As early as the beginning stages of pregnancy, talking and reading to babies in the womb helps them learn to recognize their parents’ voices while starting to build a foundation for early literacy. Consistently talking and reading to infants and toddlers enhances their early literacy and vocabulary development. Infants and toddlers whose parents talk and read to them often know more words by age two than children whose parents do not. Reading about numbers and shapes lays the foundation for math and geometry.

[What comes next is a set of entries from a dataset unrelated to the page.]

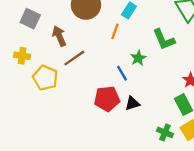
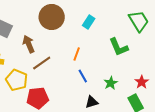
orange line: (115, 31) -> (77, 54), moved
green star: (138, 58) -> (111, 83), moved
red pentagon: (107, 99) -> (38, 98), moved

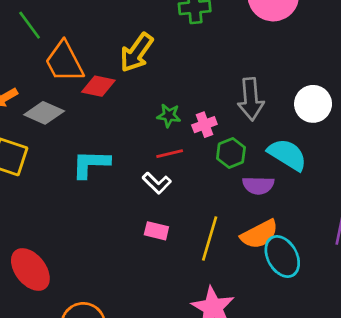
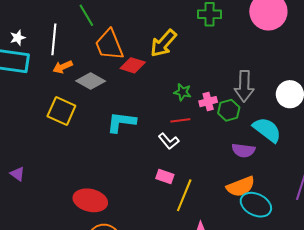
green hexagon: (231, 153) -> (229, 110), moved
yellow line: (210, 238) -> (184, 195), moved
cyan ellipse: (282, 256) -> (256, 205), turned -40
red ellipse: (30, 270) -> (90, 200), moved, turned -44

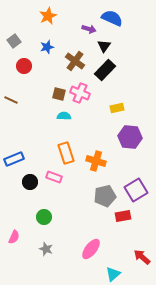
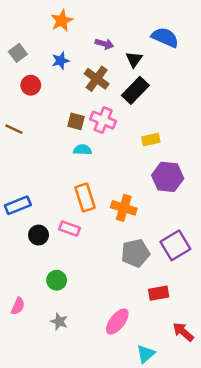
blue semicircle: (112, 18) -> (165, 37), moved
purple arrow: (89, 29) -> (104, 44), moved
red rectangle: (123, 216) -> (159, 293), moved

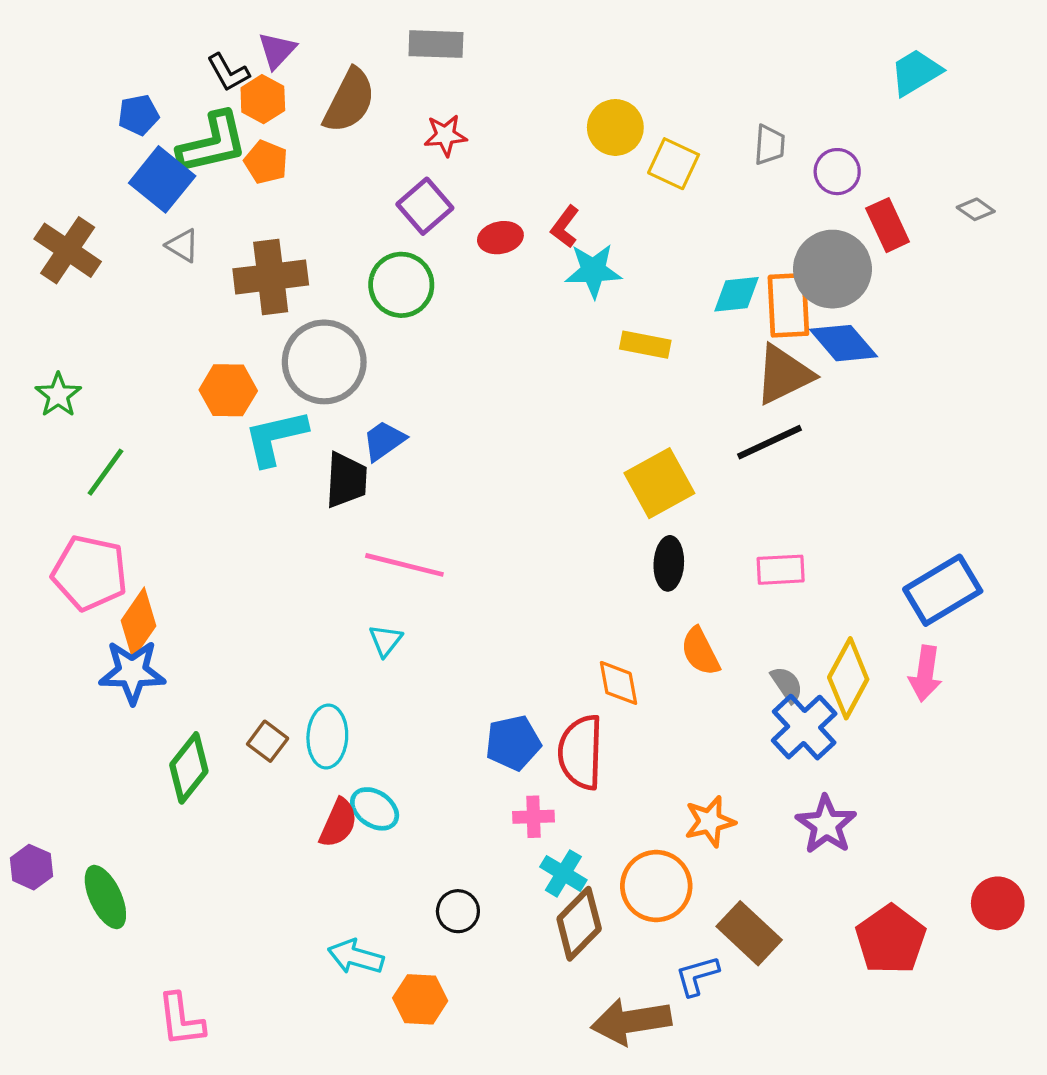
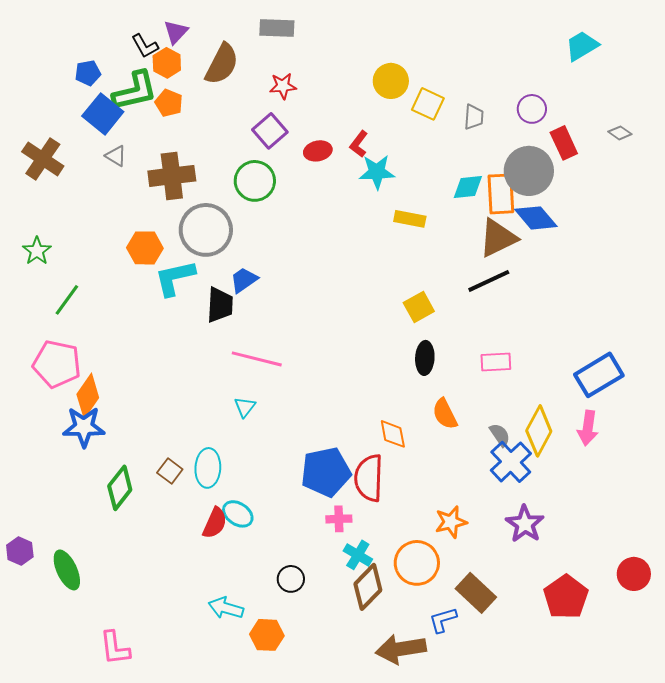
gray trapezoid: (770, 145) -> (474, 117), moved
yellow square: (659, 483) -> (419, 307), size x0.7
blue pentagon: (513, 743) -> (326, 472), size x1.4

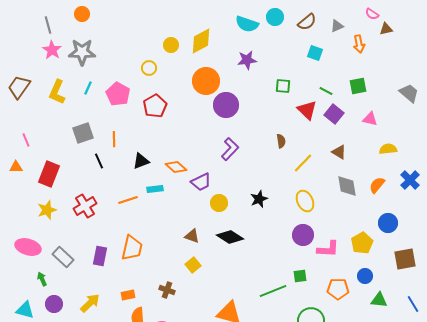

Asking babies questions while you read a story provides opportunities for them to use their imagination and expressive language to answer. Posing simple challenges and helping babies find ways around them helps develop their problem-solving skills. In conversation, use expressive tones and use metaphors such as “you are a busy bee” or idioms like “sleeping like a baby” then pause for reactions. It is also beneficial to sit at the eye level of an infant or toddler when interacting and speaking with them.
These types of exercises expand their vocabulary and allow them to explore new words. Babies’ vocabularies build slowly, and nouns are used first, such as “kitty,” “puppy” and “cracker.” Gradually, they add verbs and adjectives, forming partial sentences like “want big book.”
It is fascinating how much infants and toddlers learn in the first few years of their lives! From the very beginning, simple conversations and reading to children lay the foundation for language development. By the time they reach third grade, children should be able to fluently read words and comprehend what they are reading, which is a milestone in their literacy journey.
Early childhood education is the foundation of child development and a very important time in children’s lives.